:: DIRECTIVE ::
From the data, copy out every line in which the word "pubblicare" appears.

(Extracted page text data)
"""

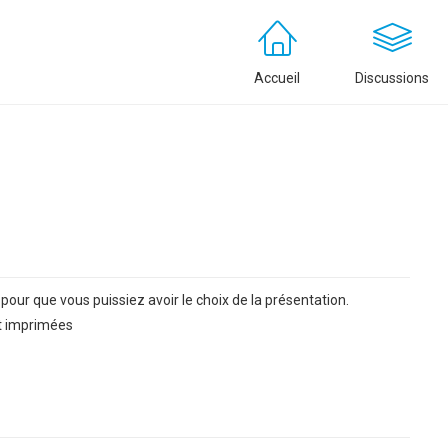
Accueil
Discussions
pour que vous puissiez avoir le choix de la présentation.
nt imprimées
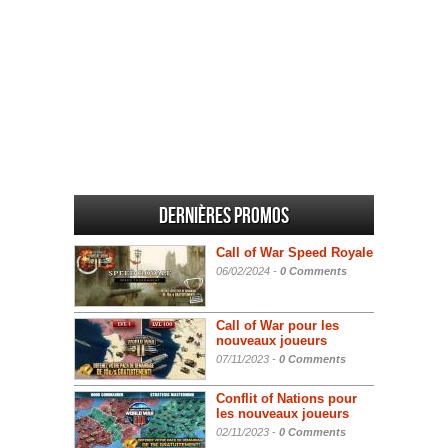
Dernières promos
Call of War Speed Royale
06/02/2024 -
0 Comments
Call of War pour les
nouveaux joueurs
07/11/2023 -
0 Comments
Conflit of Nations pour
les nouveaux joueurs
02/11/2023 -
0 Comments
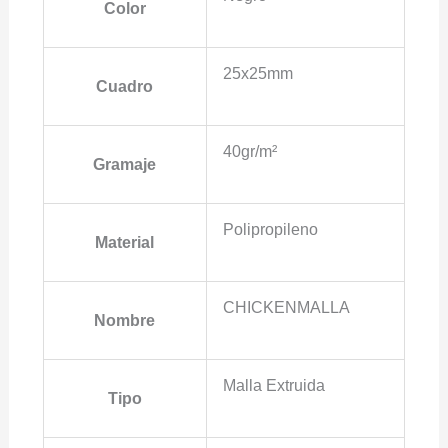
Color
25x25mm
Cuadro
40gr/m²
Gramaje
Polipropileno
Material
CHICKENMALLA
Nombre
Malla Extruida
Tipo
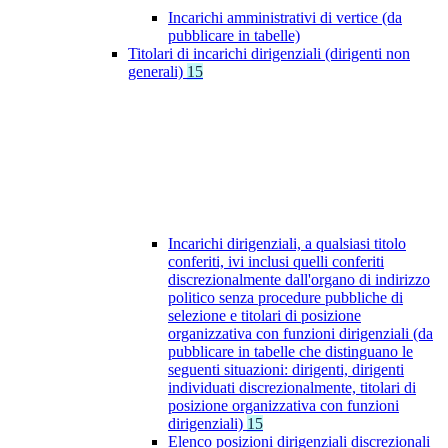
Incarichi amministrativi di vertice (da
pubblicare in tabelle)
Titolari di incarichi dirigenziali (dirigenti non
generali)
15
Incarichi dirigenziali, a qualsiasi titolo
conferiti, ivi inclusi quelli conferiti
discrezionalmente dall'organo di indirizzo
politico senza procedure pubbliche di
selezione e titolari di posizione
organizzativa con funzioni dirigenziali (da
pubblicare in tabelle che distinguano le
seguenti situazioni: dirigenti, dirigenti
individuati discrezionalmente, titolari di
posizione organizzativa con funzioni
dirigenziali)
15
Elenco posizioni dirigenziali discrezionali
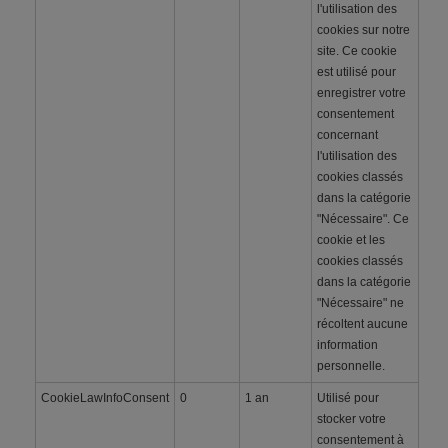
l'utilisation des
cookies sur notre
site. Ce cookie
est utilisé pour
enregistrer votre
consentement
concernant
l'utilisation des
cookies classés
dans la catégorie
"Nécessaire". Ce
cookie et les
cookies classés
dans la catégorie
"Nécessaire" ne
récoltent aucune
information
personnelle.
CookieLawInfoConsent
0
1 an
Utilisé pour
stocker votre
consentement à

"""

:: ANSWER AREA ::
pubblicare in tabelle)
pubblicare in tabelle che distinguano le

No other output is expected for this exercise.